Compassion in the Courtroom

By Gerard B. Wattigny Not long ago, my job called me to sentence a man who was 76 years old. He had killed two men and wounded another. These shootings occurred in a small town where all of those involved knew one another. His son and family were very upset over the incident, feeling his father had been provoked into the shootings. The families of the victims were also upset because they felt they'd lost loved ones in a senseless argument. Both families suffered greatly from the incident. Through the practice and teachings I have learned from Thich Nhat Hanh and his students, I recognized the pain of these people and became mindful enough to see what was happening and what action was necessary to avoid further pain and anger in the future.

On the morning of the sentencing, the defendant's son requested an opportunity to address the court.

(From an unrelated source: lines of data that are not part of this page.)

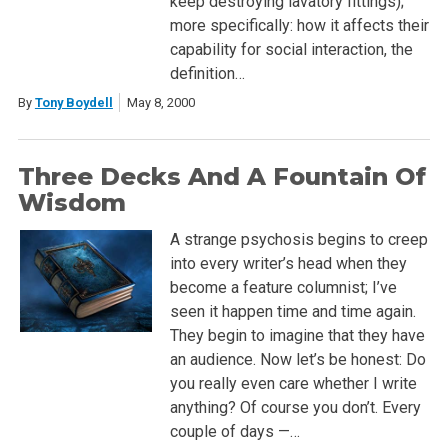
keep destroying lavatory fittings);
more specifically: how it affects their
capability for social interaction, the
definition…
By
Tony Boydell
May 8, 2000
Three Decks And A Fountain Of
Wisdom
A strange psychosis begins to creep
into every writer’s head when they
become a feature columnist; I’ve
seen it happen time and time again.
They begin to imagine that they have
an audience. Now let’s be honest: Do
you really even care whether I write
anything? Of course you don’t. Every
couple of days —…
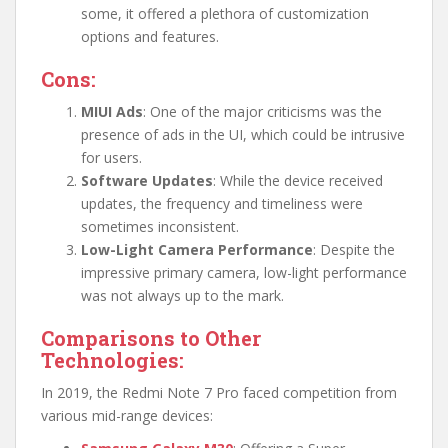
some, it offered a plethora of customization
options and features.
Cons:
MIUI Ads
: One of the major criticisms was the
presence of ads in the UI, which could be intrusive
for users.
Software Updates
: While the device received
updates, the frequency and timeliness were
sometimes inconsistent.
Low-Light Camera Performance
: Despite the
impressive primary camera, low-light performance
was not always up to the mark.
Comparisons to Other
Technologies:
In 2019, the Redmi Note 7 Pro faced competition from
various mid-range devices:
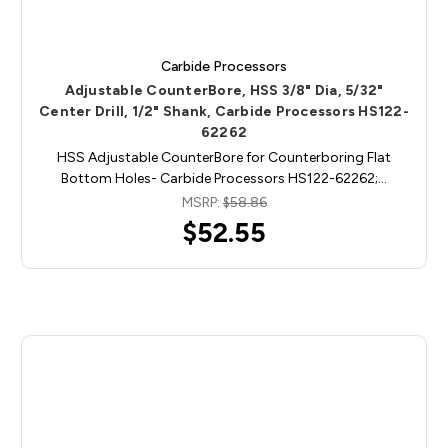
Carbide Processors
Adjustable CounterBore, HSS 3/8" Dia, 5/32"
Center Drill, 1/2" Shank, Carbide Processors HS122-
62262
HSS Adjustable CounterBore for Counterboring Flat
Bottom Holes- Carbide Processors HS122-62262;…
MSRP:
$58.86
$52.55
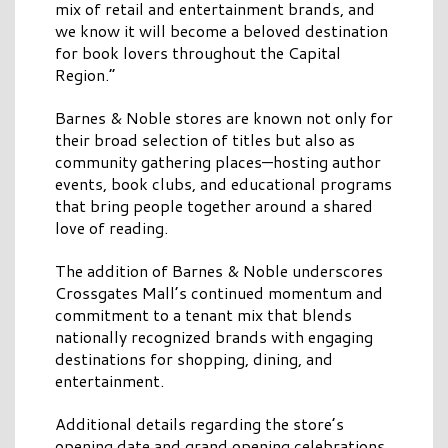
mix of retail and entertainment brands, and
we know it will become a beloved destination
for book lovers throughout the Capital
Region.”
Barnes & Noble stores are known not only for
their broad selection of titles but also as
community gathering places—hosting author
events, book clubs, and educational programs
that bring people together around a shared
love of reading.
The addition of Barnes & Noble underscores
Crossgates Mall’s continued momentum and
commitment to a tenant mix that blends
nationally recognized brands with engaging
destinations for shopping, dining, and
entertainment.
Additional details regarding the store’s
opening date and grand opening celebrations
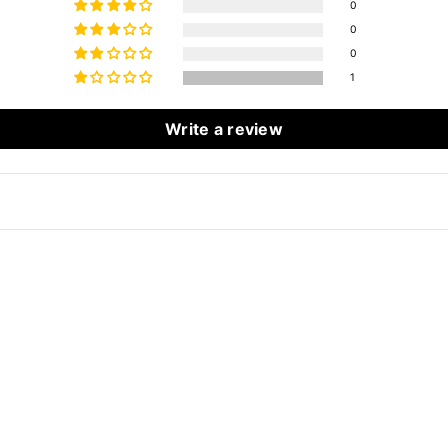
0
0
0
1
Write a review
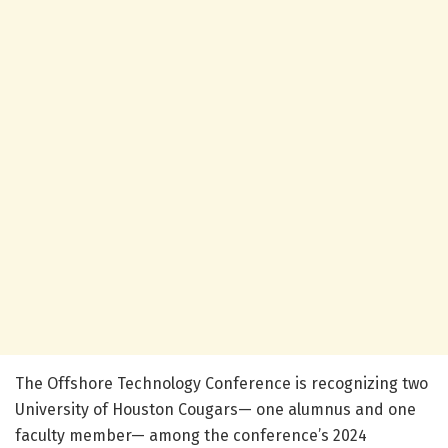
The Offshore Technology Conference is recognizing two
University of Houston Cougars— one alumnus and one
faculty member— among the conference’s 2024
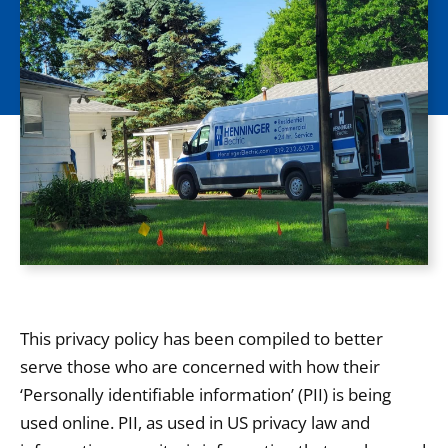
This privacy policy has been compiled to better
serve those who are concerned with how their
‘Personally identifiable information’ (PII) is being
used online. PII, as used in US privacy law and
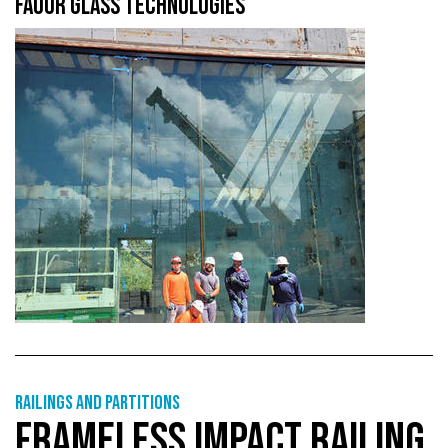
FAOUR GLASS TECHNOLOGIES
Railings and partitions
FRAMELESS IMPACT RAILING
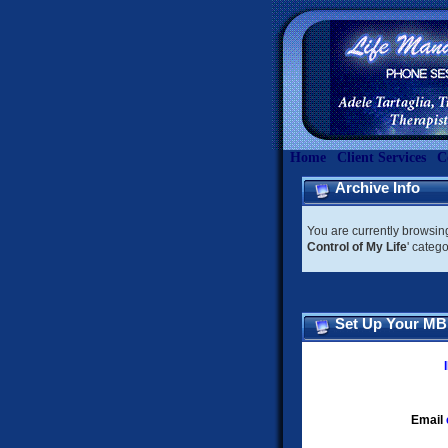
Home
Client Services
C
Archive Info
You are currently browsin
Control of My Life
' categ
Set Up Your M
Email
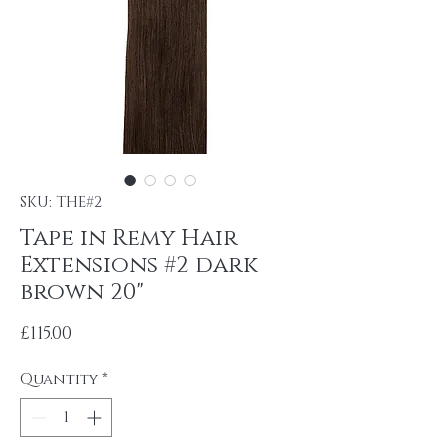
SKU: THE#2
Tape in Remy Hair
Extensions #2 dark
brown 20"
Price
£115.00
Quantity
*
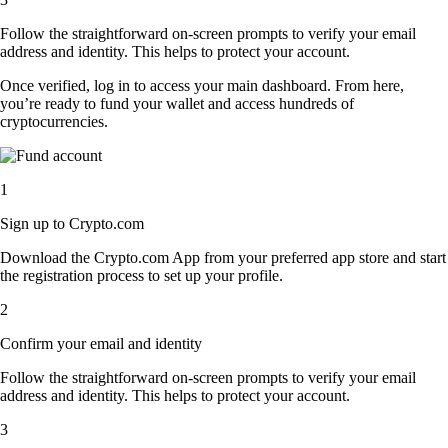
Follow the straightforward on-screen prompts to verify your email
address and identity. This helps to protect your account.
Once verified, log in to access your main dashboard. From here,
you’re ready to fund your wallet and access hundreds of
cryptocurrencies.
1
Sign up to Crypto.com
Download the Crypto.com App from your preferred app store and start
the registration process to set up your profile.
2
Confirm your email and identity
Follow the straightforward on-screen prompts to verify your email
address and identity. This helps to protect your account.
3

The bailiff advised me that he was particularly bitter and wanted to vent his anger on the victims' families. I could feel the suffering and pain of both families. However, if he spoke, all the hurt in these families would be stirred up again. This feud could go on for generations. Because of my practice, I felt their pain and frustration, but I also knew that closure was important. Continued hatred and ill-feeling needed resolution.

I called the son up in the courtroom and addressed him in the front of the rest of the audience. I told him that I had something to say and if he still wanted to address the court after that, I would permit him to do so. I told him how we all felt his pain and the pain of his family, and that we knew that under other circumstances, his father would not have done these shootings. But I also asked him to consider the suffering of the victims' families. Their loved ones were gone forever. He, on the other hand, still had a father who was alive, though in prison. Finally, I asked him to consider his children and the children of the victims. These children are entitled to lives without a feud going on for another generation. They don't deserve to carry this pain into their future. I spoke to him for about 45 minutes until I felt that he would not speak in anger. He then said that he would not talk and took his seat for sentencing.

Under the circumstances of the crimes, I sentenced the 76-year old man to two life sentences. Afterwards, his son crossed the aisle and shook hands with the families of the victims, they all expressed mutual sorrow, and left the courtroom together in peace.

Gerard and his wife are daily practitioners in Louisiana. where he serves as a trial court judge in the 16th Judicial District Court.